The C2 are Brendan McConville and John Paul Wootton from the Craigavon area in the north of Ireland. They’ve been in prison since March 2009 for the killing of police officer Stephen Carroll. And that’s despite the farcical evidence and ludicrous eye witness testimony presented at their trial. A group called the Continuity IRA (CIRA) claimed responsibility for Carroll’s killing.
The two men and their justice campaign teams maintain their innocence and believe they have suffered a miscarriage of justice.

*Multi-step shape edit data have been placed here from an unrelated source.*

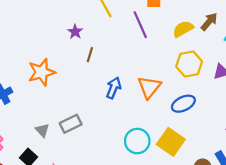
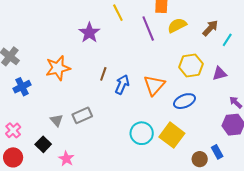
yellow semicircle: (183, 29) -> (177, 25), moved
purple star: (75, 32) -> (89, 33), size x1.5
brown line: (90, 55) -> (103, 74), moved

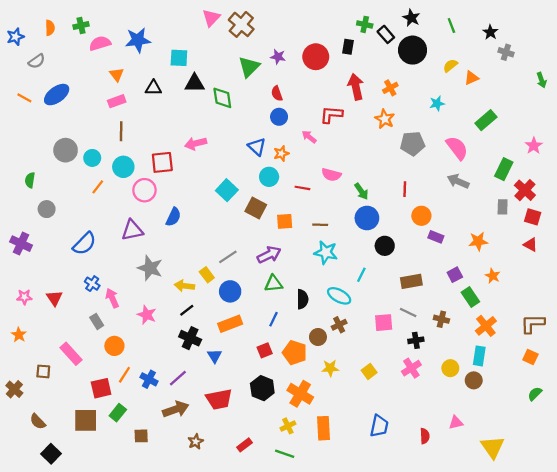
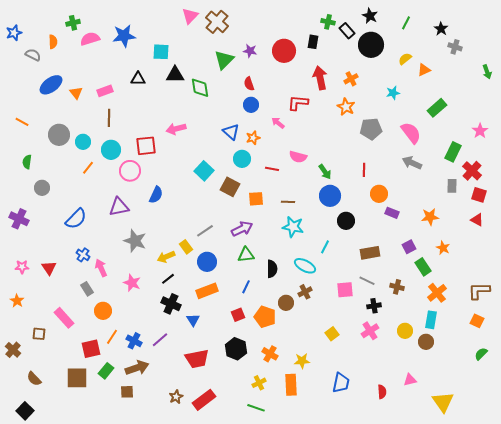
green line: (451, 26) -> (406, 23), turned 48
orange semicircle: (50, 28) -> (53, 42), moved
gray semicircle: (37, 61) -> (33, 55), turned -119
orange triangle: (117, 75) -> (76, 93), moved
orange line: (24, 98) -> (22, 122), moved
yellow arrow: (185, 286) -> (166, 257), turned -30
yellow star: (330, 368) -> (302, 361), moved
orange cross: (300, 394) -> (270, 354), size x0.7
brown arrow: (176, 409) -> (137, 368), moved
red rectangle: (245, 445) -> (204, 400), moved, size x1.6
black square: (51, 454) -> (25, 411), moved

And now, following revelations in Belfast’s Sunday Life on 15 January, their convictions must stand on even shakier ground. Because the Sunday Life’s article revealed that an MI5 agent attempted to subvert the C2’s justice campaign. This will strengthen the calls for their case to be returned to the court of appeal.
The Sunday Life revealed that:
A human rights organisation founded by MI5 agent Dennis McFadden was an intelligence services ruse to infiltrate and sabotage republican justice campaigns.
That organisation was called Justice Watch Ireland (JWI). But, as the Belfast paper wrote:
McFadden’s real interest lay in attempts by republicans to overturn the convictions of Brendan McConville and John Paul Wootton.
Former Sinn Féin Councillor Angela Nelson, who once headed the C2 justice campaign organisation, claimed “McFadden stymied her efforts”. Nelson claimed McFadden blocked her attempts to go on a speaking tour around Ireland to highlight the injustice suffered by the C2.
Additionally, he refused to hand over passwords for C2 justice campaign social media accounts. He also blocked her attempts to reach out to Irish people in the US for campaign support. Nelson claims she kept McFadden “at arm’s length” as she never trusted him.
MI5 infiltration and campaign set backs
Since 2009, the C2’s justice campaign has suffered a series of serious set backs. Even before their case went to court, prison staff planted personal details of the prison governor in McConville’s cell. This was done in an attempt to make it look as if McConville was collecting personal information on the governor. This would then serve to implicate McConville and intimidate the governor.
Then, their 2014 appeal against their sentences was unsuccessful. In fact, later that year Wootton’s sentence was increased from 14 to 18 years. While inside, McConville suffered a stroke. McConville’s family claim the prison authorities “didn’t even tell us”. And all the while, according to the Sunday Life, their campaign was being “subverted” by an MI5 agent.
In October 2020, following the original revelation about McFadden’s role as an MI5 agent in the north of Ireland, McConville told The Canary's Peadar O'Cearnaigh:
Dennis unlawfully obtain[ed] legally privileged information pertaining to the appeal strategy and proposed witnesses. This information was unlawfully used by MI5 to manipulate the outcome of the Appeal. Dennis abused the trust and confidence within the campaign and family home.
Some light on the horizon
Despite these set backs, the justice campaign continues. In fact it’s been with the Criminal Cases Review Commission (CCRC) since 2016. The CCRC “looks into criminal cases where people believe they have been wrongly convicted or wrongly sentenced.” Since its creation in 1997, it has referred 800 cases to appeal.
The silver lining in this MI5 cloud of subversion, could well be the CCRC sending McConville and Wootton’s case to the appeal court. One of the families told this journalist:
The campaign will continue to highlight this current miscarriage of justice and will do so until these wrongful convictions are overturned.